本記事では、結婚相談所カウンセラー・仲人の業務のうち、特に工数を圧迫しがちな「新規会員のプロフィール文面作成」と「お見合い設定」の2つに絞り、AIエージェントによる下書き支援の設計と実装プロンプトを紹介しました。

要点を整理します。

ポイント 内容
エージェント化の本質 プロンプトを再利用可能な形に構造化し、品質を均質化すること
担当領域の明確化 本記事は成婚前(出会い〜成婚退会)担当。成婚後はブライダルプランナー記事を参照
入力情報の最重要項目 「カウンセラーから見た会員の魅力」の言語化
個人情報保護 実名・勤務先・住所等は入力しない。データ取扱ポリシー確認
差別表現の禁止 年齢・年収・職業・容姿等を理由にした優劣評価は出力させない
効果保証の禁止 「必ず成婚」「絶対マッチング」等は使わない
最終判断 必ずカウンセラーが行う「判断支援型」の運用

AIエージェントの導入によって生まれるのは「業務削減」だけではありません。プロフィール下書きやお見合い設定の前段階をAIに任せられれば、その分の時間を「会員と向き合うこと」「微妙な感情の機微に気づくこと」「成婚退会という人生の節目を一緒に喜ぶこと」といった、カウンセラーにしかできない仕事に回せます。
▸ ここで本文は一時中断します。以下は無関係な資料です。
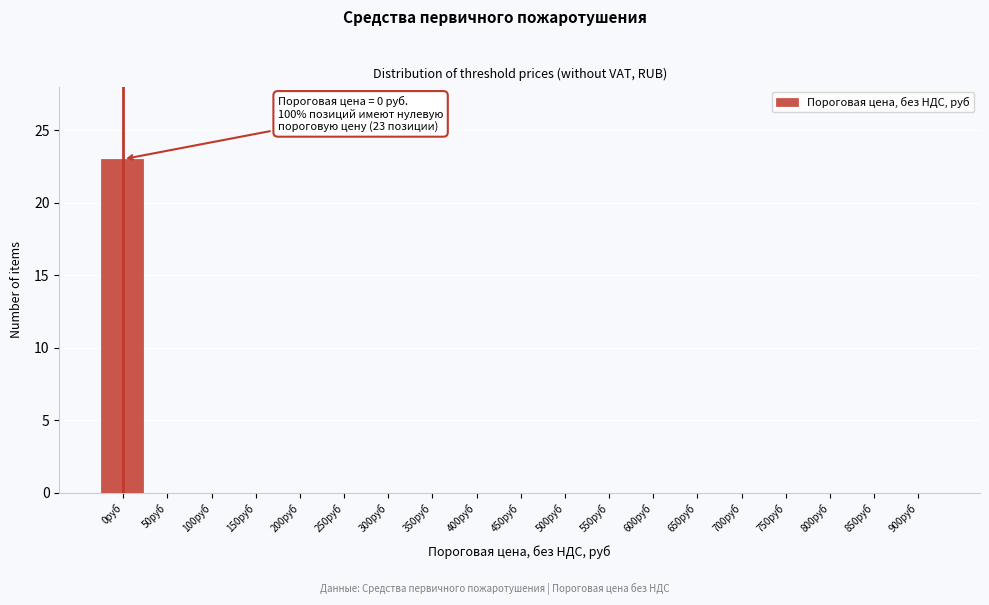

Reading left to right, extract all data points from this chart.

0руб=23	50руб=0	100руб=0	150руб=0	200руб=0	250руб=0	300руб=0	350руб=0	400руб=0	450руб=0	500руб=0	550руб=0	600руб=0	650руб=0	700руб=0	750руб=0	800руб=0	850руб=0	900руб=0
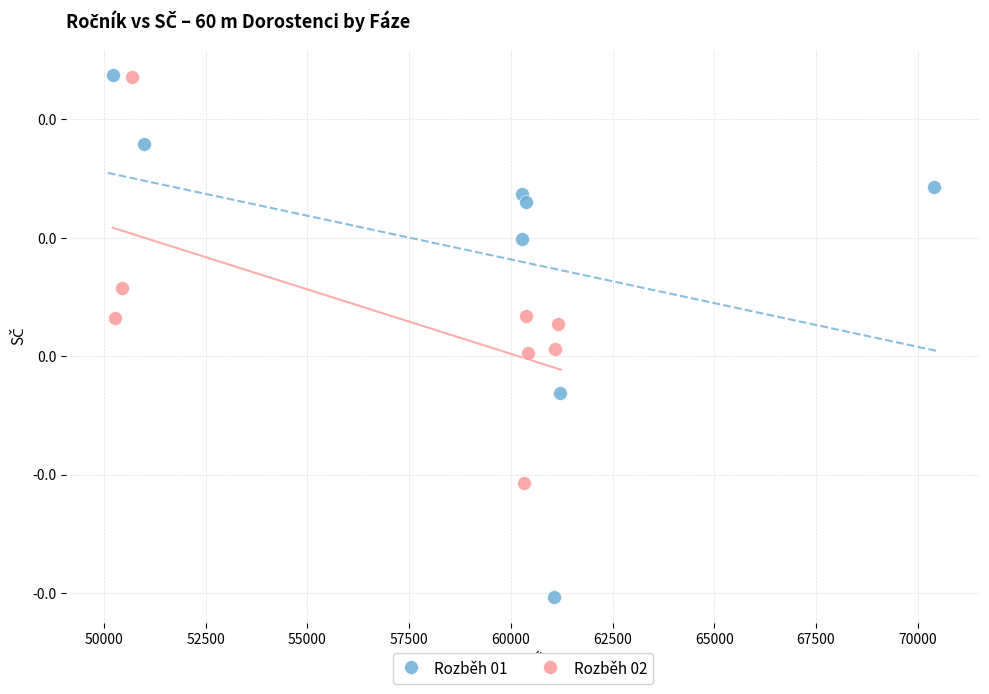

Which series reaches the minimum Y coordinate?

Rozběh 01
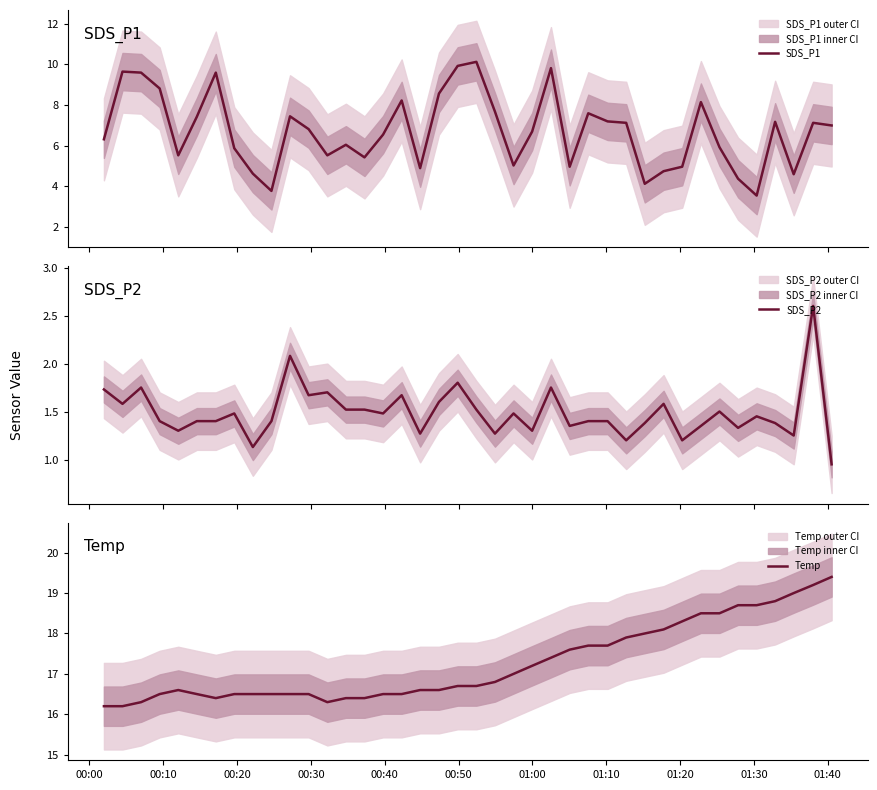

Rank the series by their maximum value, from highest to lowest.

Temp, SDS_P1, SDS_P2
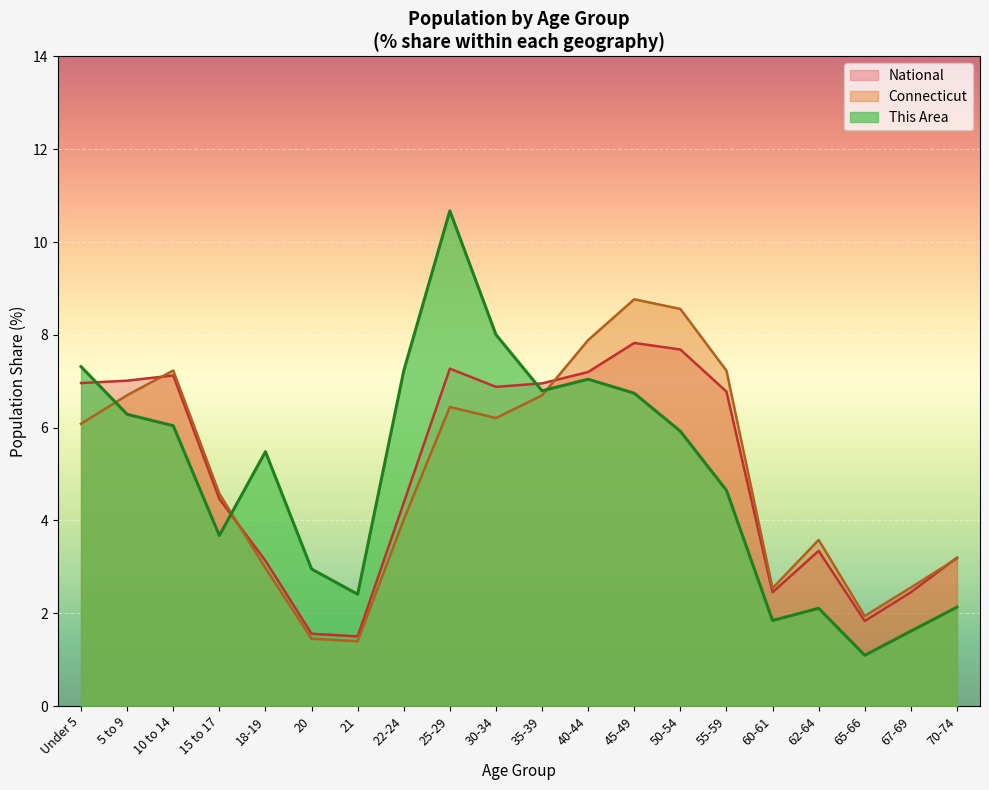

At which category does National reach its first local valley?

21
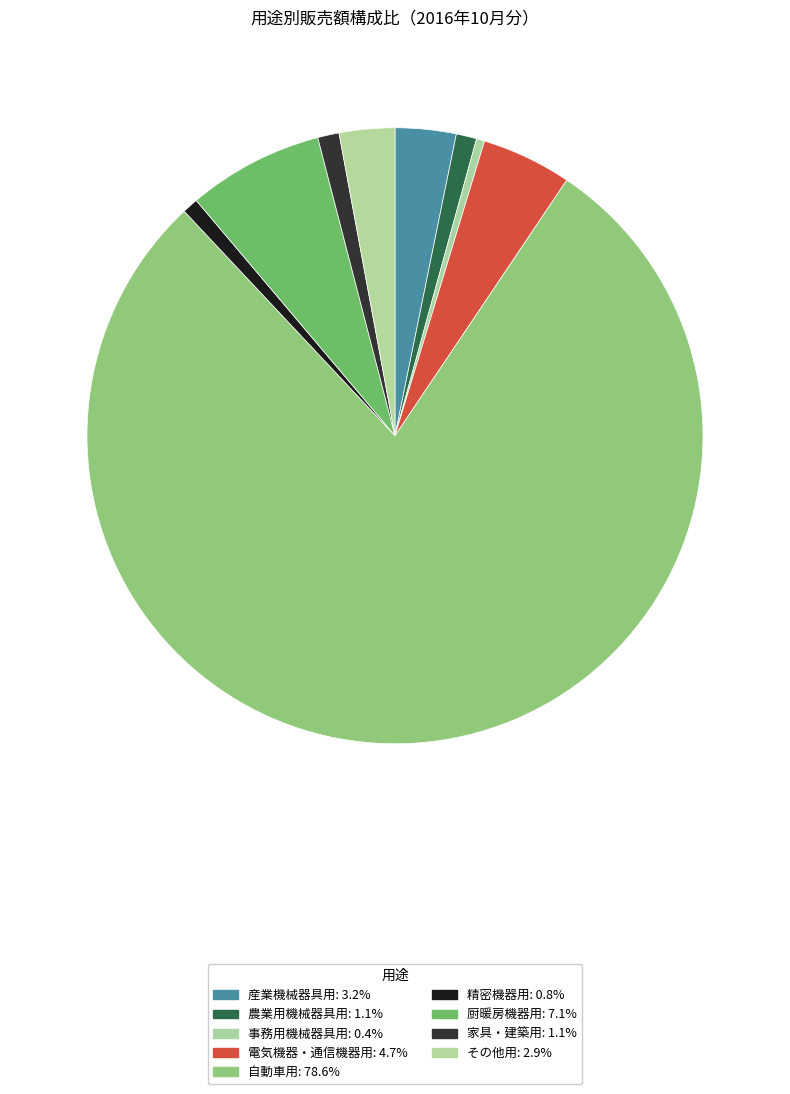

To the nearest percent, what portion does 家具・建築用 represent?

1%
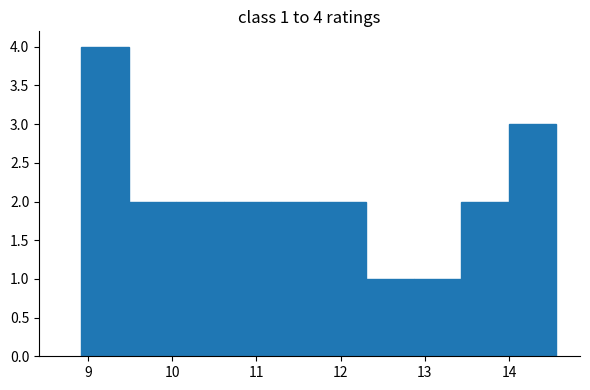

Over which range of the x-axis is the bar tallest?

8.9 to 9.5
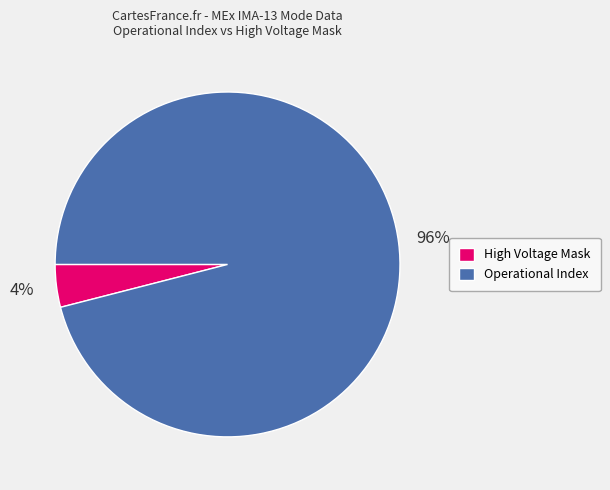

To the nearest percent, what is the difference between the largest and smallest slice percentages?

92%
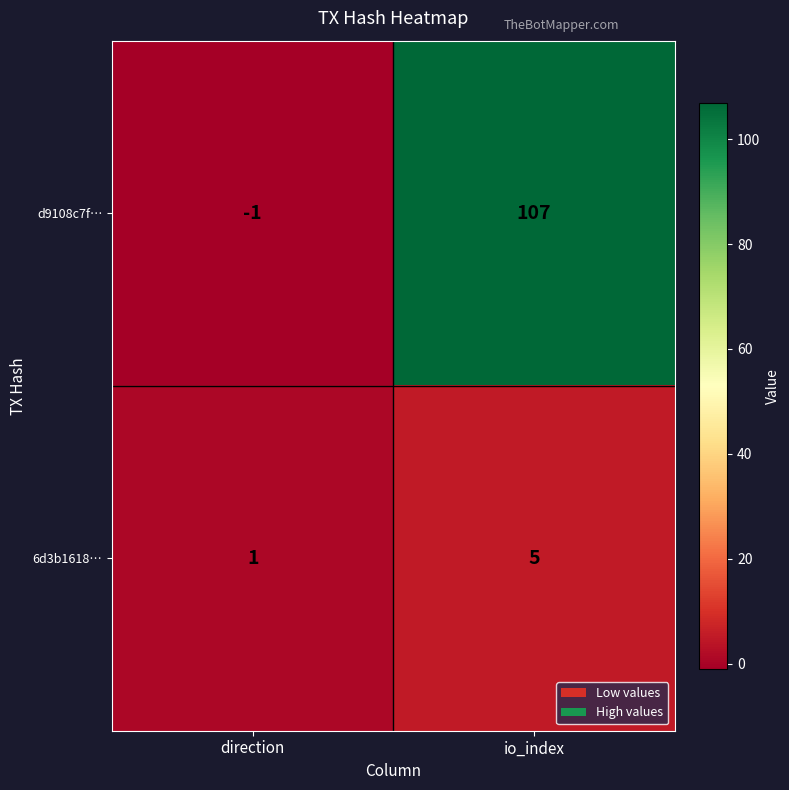

At direction, list the series in order from smallest to largest.

d9108c7f…, 6d3b1618…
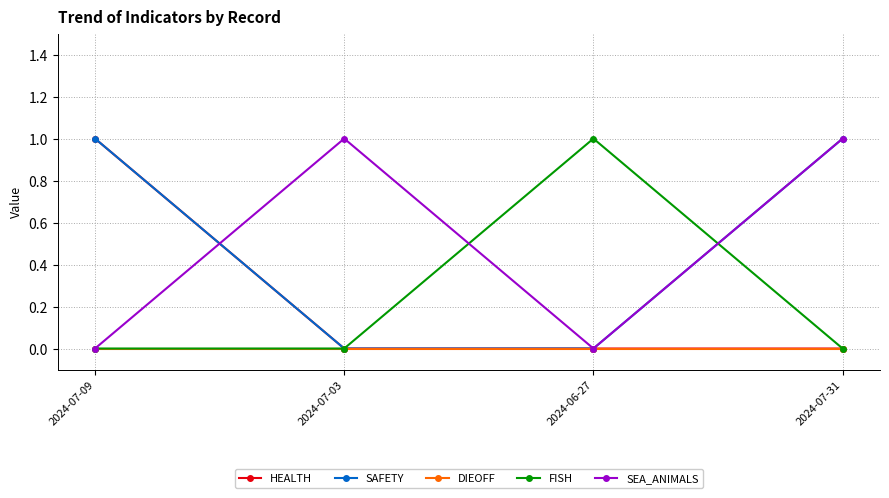

What is the difference between the highest and lowest values at 2024-07-03?

1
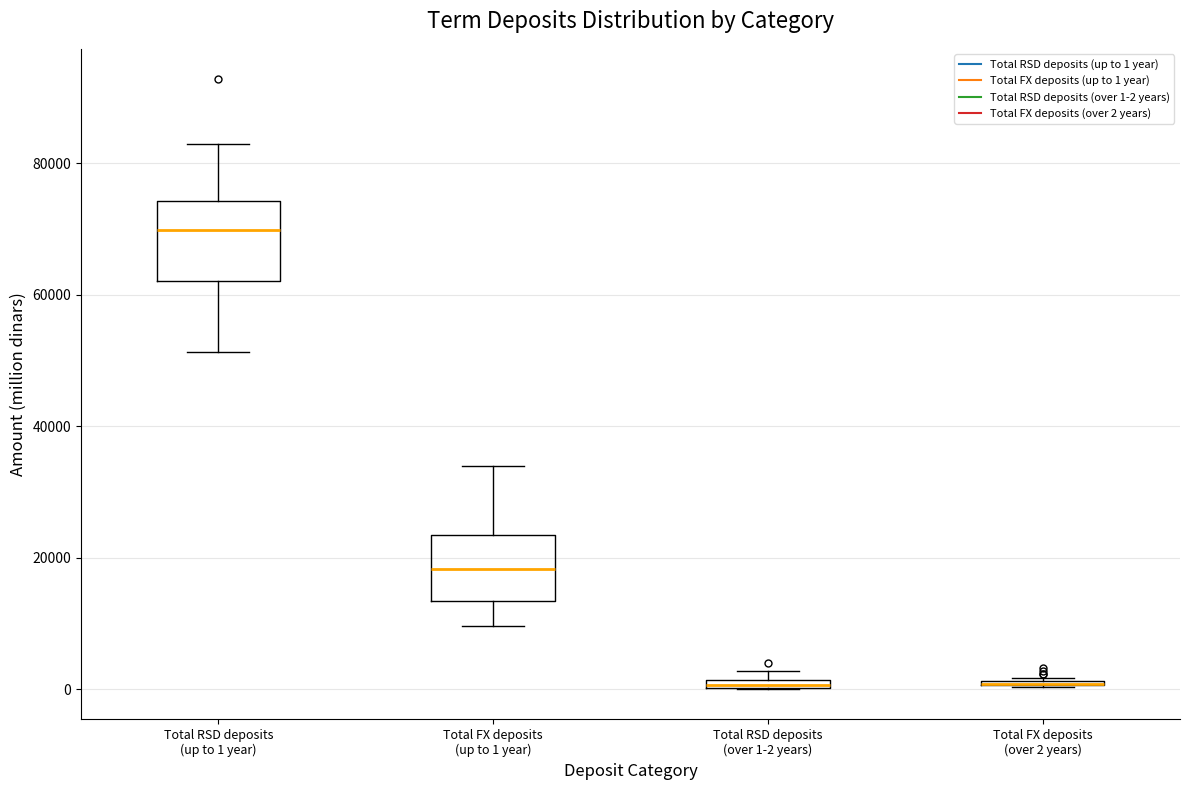

Comparing the boxes themselves (not the whiskers), which one is the tallest?

Total RSD deposits (up to 1 year)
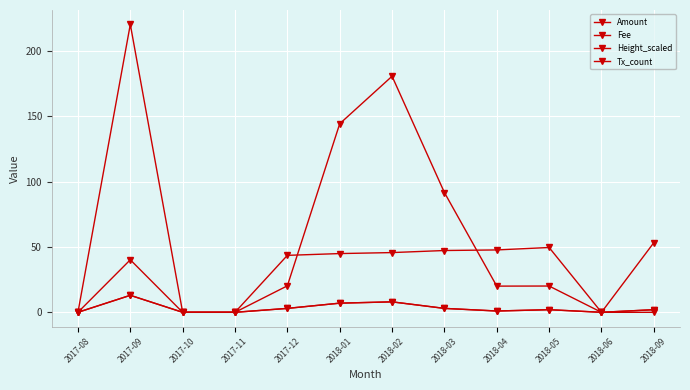

Is this an area chart (filled region under the line)?

No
会員一人ひとりの人生に伴走する仕事だからこそ、機械に任せられる部分は機械に任せる。そして、人間にしかできない領域に時間とエネルギーを集中投下する。この記事のプロンプトが、その第一歩のたたき台になれば幸いです。

明日の入会面談の後、ヒアリングメモをAIに渡して、最初の下書きを30分以内に出してみてください。微修正は必要でも、ゼロから書き起こす時間は確実に減るはずです。そして、そこで浮いた時間を、Aさんが先週話してくれた「単館系の映画の感想を語り合いたい」というつぶやきに耳を傾ける時間に使ってください。

それが、AIエージェントを婚活ビジネスに導入する、本当の価値だと考えます。